À son apogée, vers 1730, la production de poterie employait 150 familles dans un rayon de dix kilomètres autour de Sadirac. Cette période voit également un retour à l'emploi du limon argileux de surface, lequel est parfois mélangé avec l'argile bleue trouvée en profondeur. Il en résultait parfois des pâtes marbrées blanc et rose. L'utilisation de différentes matières premières et l'évolution technique au cours des siècles permettent de suggérer une date pour les productions.
 
Les céramiques de Sadirac ont traversé l'Atlantique grâce aux commerçants de Bordeaux.
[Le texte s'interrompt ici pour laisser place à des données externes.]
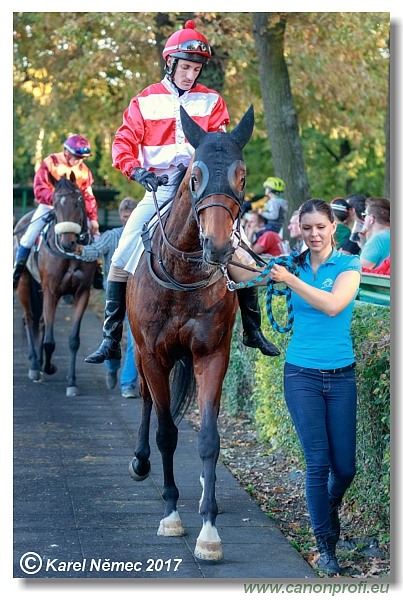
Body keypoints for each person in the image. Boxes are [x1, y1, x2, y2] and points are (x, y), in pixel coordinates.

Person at [84, 20, 280, 365]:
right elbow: (122, 143)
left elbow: (221, 147)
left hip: (202, 191)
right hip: (159, 190)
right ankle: (110, 338)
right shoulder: (144, 100)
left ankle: (253, 329)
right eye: (185, 67)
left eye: (196, 68)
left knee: (239, 254)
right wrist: (137, 170)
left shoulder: (212, 101)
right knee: (122, 254)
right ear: (170, 63)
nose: (191, 74)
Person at [231, 198, 361, 575]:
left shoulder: (348, 265)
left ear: (333, 226)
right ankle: (325, 545)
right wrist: (226, 247)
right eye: (307, 229)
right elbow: (246, 273)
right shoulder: (291, 264)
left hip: (341, 376)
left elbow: (335, 305)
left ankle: (326, 507)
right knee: (318, 464)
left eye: (321, 226)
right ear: (299, 230)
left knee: (346, 469)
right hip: (301, 374)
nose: (315, 234)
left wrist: (291, 281)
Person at [13, 135, 100, 289]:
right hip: (50, 205)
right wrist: (56, 201)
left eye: (83, 158)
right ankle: (17, 271)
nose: (80, 160)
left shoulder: (84, 171)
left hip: (74, 209)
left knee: (96, 237)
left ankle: (98, 273)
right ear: (66, 151)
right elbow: (39, 187)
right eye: (77, 157)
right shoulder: (49, 162)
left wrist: (93, 217)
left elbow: (88, 195)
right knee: (29, 236)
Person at [75, 198, 139, 398]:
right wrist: (78, 249)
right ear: (121, 216)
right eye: (125, 216)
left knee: (136, 340)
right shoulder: (112, 236)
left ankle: (128, 383)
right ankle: (112, 368)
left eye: (131, 216)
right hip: (114, 294)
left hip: (138, 294)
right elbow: (92, 252)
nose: (128, 220)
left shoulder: (144, 235)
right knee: (113, 336)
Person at [359, 197, 390, 269]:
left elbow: (358, 270)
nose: (364, 218)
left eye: (365, 215)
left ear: (371, 219)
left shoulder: (377, 240)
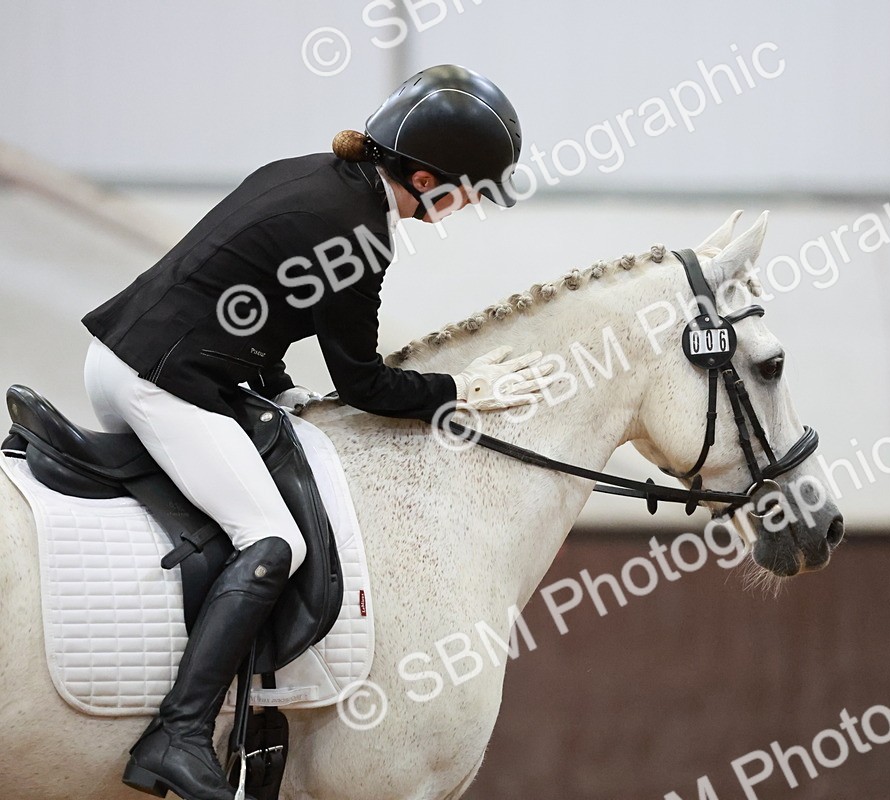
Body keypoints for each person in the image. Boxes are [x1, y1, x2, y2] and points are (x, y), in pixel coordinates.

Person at [81, 64, 546, 800]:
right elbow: (365, 384)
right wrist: (461, 389)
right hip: (157, 382)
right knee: (272, 541)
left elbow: (242, 303)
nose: (468, 208)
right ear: (427, 179)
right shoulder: (358, 233)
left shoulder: (311, 176)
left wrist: (280, 389)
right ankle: (178, 731)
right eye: (469, 192)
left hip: (137, 356)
En effet, les potiers locaux profitaient des liens commerciaux tissés entre les vignerons de l'Entre-deux-Mers, région viticole délimitée par la Garonne et la Dordogne, et les négociants bordelais. La terrine sadiracaise retrouvée à Montréal permet de confirmer la filière bordelaise dans le commerce transatlantique du XVI au XVIII siècle.
 
Pierre Régaldo Saint-Blancard est directeur des fouilles à Sadirac et archéologue de la Direction régionale des Affaires culturelles d'Aquitaine, France.